» Text excerpt

A Blog by Jonathan Low

 

Nov 12, 2016

The Habits Your AI Personal Assistant Will Have To Learn Before You'll Trust It

It is often said that familiarity breeds contempt. But in tech, if done properly, it can breed dependence.

Trust is the key to dependence. So if artificially intelligent personal assistants are to become as essential to our lives as other forms of technology have done, they are going to have to be as enjoyable, reliable and easy to communicate with as friends and family. JL 

Nir Eyal and Alexis Safarikas report in Fast Company:

By designing services that are enjoyable, dependable, and easy to talk to, companies can build products that feel familiar. We form routines around important people in our lives in the same way we build habits with technologies. (Such) hooks are the reason we check our tech hundreds of times per day with little conscious thought. The deciding factor between which bots will live and which will die is how well they keep users engaged. If a personal technology isn’t habitually used, it is easily forgotten.

» What you should do
What does the blog post on AI personal assistants name as the deciding factor between which bots will live and which will die? The lines that come next have no connection to the blog post.

» Data supplied
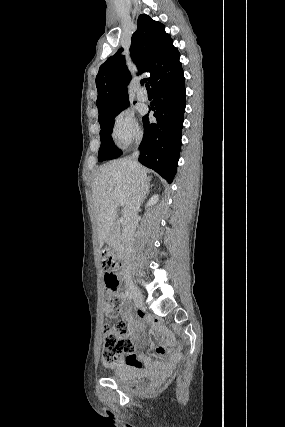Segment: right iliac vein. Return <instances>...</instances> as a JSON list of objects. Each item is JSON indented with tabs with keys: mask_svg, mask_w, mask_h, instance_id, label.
Instances as JSON below:
<instances>
[{
	"mask_svg": "<svg viewBox=\"0 0 285 427\" xmlns=\"http://www.w3.org/2000/svg\"><path fill=\"white\" fill-rule=\"evenodd\" d=\"M127 287L129 289L130 293L132 294L137 307H143V305H144L143 295H142L141 291L137 287H135L132 280L127 281Z\"/></svg>",
	"mask_w": 285,
	"mask_h": 427,
	"instance_id": "right-iliac-vein-1",
	"label": "right iliac vein"
}]
</instances>
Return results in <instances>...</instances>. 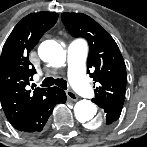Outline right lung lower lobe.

» Response to this exercise
How well they keep users engaged.